## begin Given passage
On Fri, Sep 11, 2015 at 05:40:41PM -0400, Doug Ledford wrote: > Then a simple mcast_expire_task that runs every 10 minutes or so and > leaves any send-only groups that haven't had a packet timestamp update > in more than some arbitrary amount of time would be a very simple > addition to make. That all makes sense to me and addresses the backlog issue Christoph mentioned. It would also be fairly simple to do send-only join properly with the above, as we simply switch to polling the SA to detect if the join is good or not on the same timer that would expire it. > > If it isn't subscribed to the broadcast MLID, it is violating MUST > > statements in the RFC... > > Yeah, my comment was in reference to whether or not it would receive a > multicast on broadcast packet and forward it properly. It would be hugely broken to be sensitive to the MLID when working with multicast routing. Jason -- To unsubscribe from this list: send the line "unsubscribe linux-rdma" in the body of a message to majordomo@vger.kernel.org More majordomo info at http://vger.kernel.org/majordomo-info.html
On Fri, 11 Sep 2015, Doug Ledford wrote: > > At a minimum, when the socket that did the send closes the send-only > > could be de-refed.. > > If we kept a ref count, but we don't. Tracking this is not a small change. We could call ip_mc_join_group() from ipoib_mcast_send() which would join it at the socket layer. That layer would do the tracking for us and leave the group when the process terminates. The join would be visible the same way as if one would have done an explicit setsockopt(). -- To unsubscribe from this list: send the line "unsubscribe linux-rdma" in the body of a message to majordomo@vger.kernel.org More majordomo info at http://vger.kernel.org/majordomo-info.html
On 09/14/2015 01:03 PM, Christoph Lameter wrote: > On Fri, 11 Sep 2015, Doug Ledford wrote: > >>> At a minimum, when the socket that did the send closes the send-only >>> could be de-refed.. >> >> If we kept a ref count, but we don't. Tracking this is not a small change. > > We could call ip_mc_join_group() from ipoib_mcast_send() which would join > it at the socket layer. That layer would do the tracking for us and leave the > group when the process terminates. The join would be visible the same way > as if one would have done an explicit setsockopt(). I actually think this is a step in the right direction, but I think we are talking about a layering violation doing it the way you are suggesting. What's more, there are a few difficulties here in that I'm fairly certain the core networking layer doesn't have the concept of a send-only join, yet we would need it to have such. If we had three apps do send only sends, we would need to track all three of those sockets as being send only socket joins, and then if someone did a full join, we would need to automatically upgrade the join, and then if that app with the full join left, we would need to gracefully downgrade to send only again. So, I think it would take work at the core level to get this right, but I think that's probably the right place to do the work.
## end Given passage
## begin Excerpted records
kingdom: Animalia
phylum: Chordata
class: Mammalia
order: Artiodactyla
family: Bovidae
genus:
## end Excerpted records
Given task: In the mailing-list thread, which function was proposed to be called from ipoib_mcast_send() so that the group would be joined at the socket layer?

Task solution: ip_mc_join_group()